Pamela Gay (the Starstryder) and Michael Koppelman have just posted up a first podcast on the website with some useful information about getting involved in 365 Days. If you’re shy about your voice (like me), you can just email in your script and someone else may be able to record your podcast; alternatively, if you have no faith in your writing skills, you can just lend your voice! A calendar is also posted at the site with memorable dates in astronomy, anniversaries of discoveries and the like for inspiration.

And best of all, the podcast debuts the fabulous theme tune by George Hrab. Warning: it’s really catchy!

Chandrayaan settles into Lunar orbit

Following its launch on 22 October, Indian lunar probe Chandrayaan-1 successfully settled into orbit around the Moon a couple of days ago, on 8 November. Just a few days before, Chandrayaan beamed back some fantastic images of the Earth from its journey towards our companion satellite. The probe is now in a highly elliptical orbit passing oevr the Lunar poles, from where it will slowly descend to a much closer-in orbit at an altitude of just 100 km over the Lunar surface.

From there the Moon Impact Probe (MIP) will be released to hit the surface.

Chandrayaan is India’s first scientific space mission.

Stay tuned: “Major exoplanet discovery” with Hubble

On 13 November NASA will hold a news conference to report on “a significant discovery about planets orbiting other stars” with the Hubble Space Telescope.

First of all, whatever the discovery is, what an excellent piece of news for the recently troubled Hubble! And I’m super curious as to what we’ll get to hear.
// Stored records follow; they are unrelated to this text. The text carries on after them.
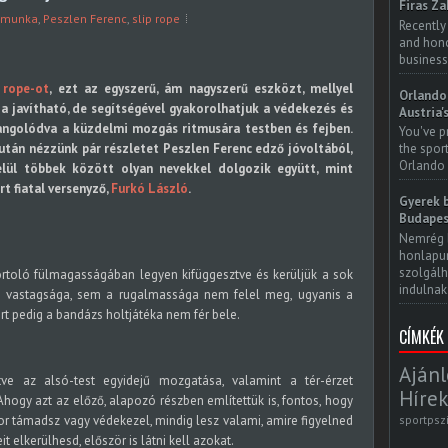
Firas Za
bmunka
,
Peszlen Ferenc
,
slip rope
Recently
and honor
business
 rope-ot
, ezt az egyszerű, ám nagyszerű eszközt, mellyel
Orlando 
ja javítható, de segítségével gyakorolhatjuk a védekezés és
Austria'
hangolódva a küzdelmi mozgás ritmusára testben és fejben.
You've p
után nézzünk pár részletet Peszlen Ferenc edző jóvoltából,
the spor
Orlando 
lül többek között olyan nevekkel dolgozik együtt, mint
t fiatal versenyző,
Furkó László
.
Gyerek b
Budapes
Nemrég 
honlapun
szolgálh
ortoló fülmagasságában legyen kifüggesztve és kerüljük a sok
indulnak.
a vastagsága, sem a rugalmassága nem felel meg, ugyanis a
t pedig a bandázs holtjátéka nem fér bele.
CÍMKÉK
Ajánl
tve az alsó-test egyidejű mozgatása, valamint a tér-érzet
Hírek
. Ahogy azt az előző, alapozó részben említettük is, fontos, hogy
sportpsz
r támadsz vagy védekezel, mindig lesz valami, amire figyelned
t elkerülhesd, először is látni kell azokat.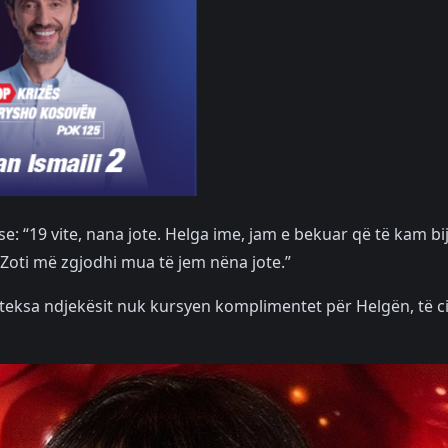
se: “19 vite, nana jote. Helga ime, jam e bekuar që të kam bij
r Zoti më zgjodhi mua të jem nëna jote.”
 teksa ndjekësit nuk kursyen komplimentet për Helgën, të c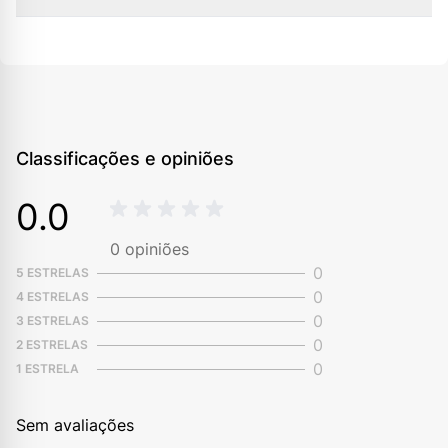
Classificações e opiniões
0.0
0
opiniões
0
5 ESTRELAS
0
4 ESTRELAS
0
3 ESTRELAS
0
2 ESTRELAS
0
1 ESTRELA
Sem avaliações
Exoplanet discoveries are always exciting stuff, and a “major discovery” sounds promising indeed.

The announcement also reports that the science result will appear in the edition of Science to be published on Friday 14 November.

Scientometrics in Astronomy

Over at Orbiting Frog, Rob has posted up the slides of a recent talk he gave entitled “Astronomy in a Paperless Universe”. It shows all sorts of graphs and statistics on the influence of web-based publication platforms such as astro-ph and NASA’s Astrophysics Data System (ADS) on publications and citations.